Di sicuro, le storie della nostra miniserie si rivolgono anche a un pubblico di donne, e “Gli occhi del destino”, il primo albo proposto, lo dimostra. Viene proposto un forte personaggio chiamato Kendra, protagonista della vicenda al pari di Zagor. Il fatto di trovarci al di fuori della serie regolare ci ha permesso qualche libertà in più riguardo il nudo e l’atteggiamento dello Spirito con la Scure verso l’altro sesso. Niente di trascendente, figuriamoci: nulla in più di quanto già facessero Berardi & Milazzo con Ken Parker. Il minimo indispensabile volendo rivolgerci a un pubblico più ampio di quello della vecchia guardia. Peraltro, anche Boselli con il giovane Tex Willer sta tentando la stessa operazione. Nel secondo episodio l’unico personaggio di sesso femminile sarà una cavalla, per cui rientreremo subito nei ranghi (ma ci saranno altre trasgressioni – delicate, ma ci saranno).
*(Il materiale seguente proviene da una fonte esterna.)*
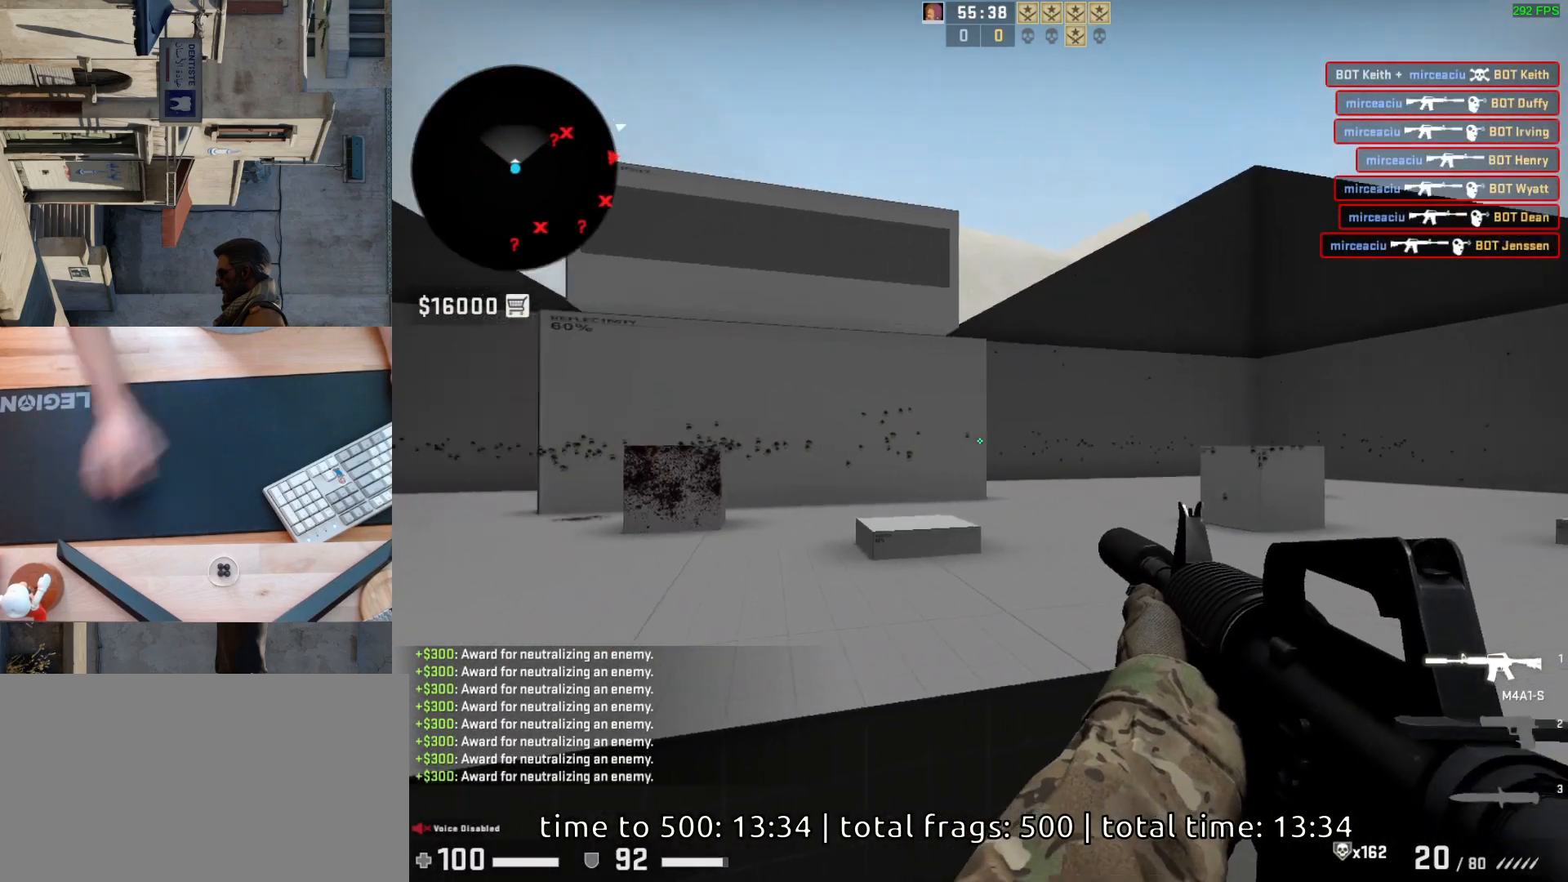
{"keys": ["d"], "mouse": [], "events": [[200, "d", "up"], [250, "a", "down"], [350, "d", "down"], [450, "a", "up"]]}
Spero non sia sfuggita a nessuno la citazione da "Pericolo Biondo" nella scena iniziale con la ragazza che fa il bagno (a testimonianza di come anche ai tempi di Nolitta ci fosse qualche trasgressione). E’ comunque cominciata la caccia al Personaggio Misterioso che racconta a Roger Hodgson le avventure delle “Novels”: saranno parecchi gli indizi disseminati qua e là nei primi cinque episodi. Vedremo, nel sesto, chi avrà indovinato.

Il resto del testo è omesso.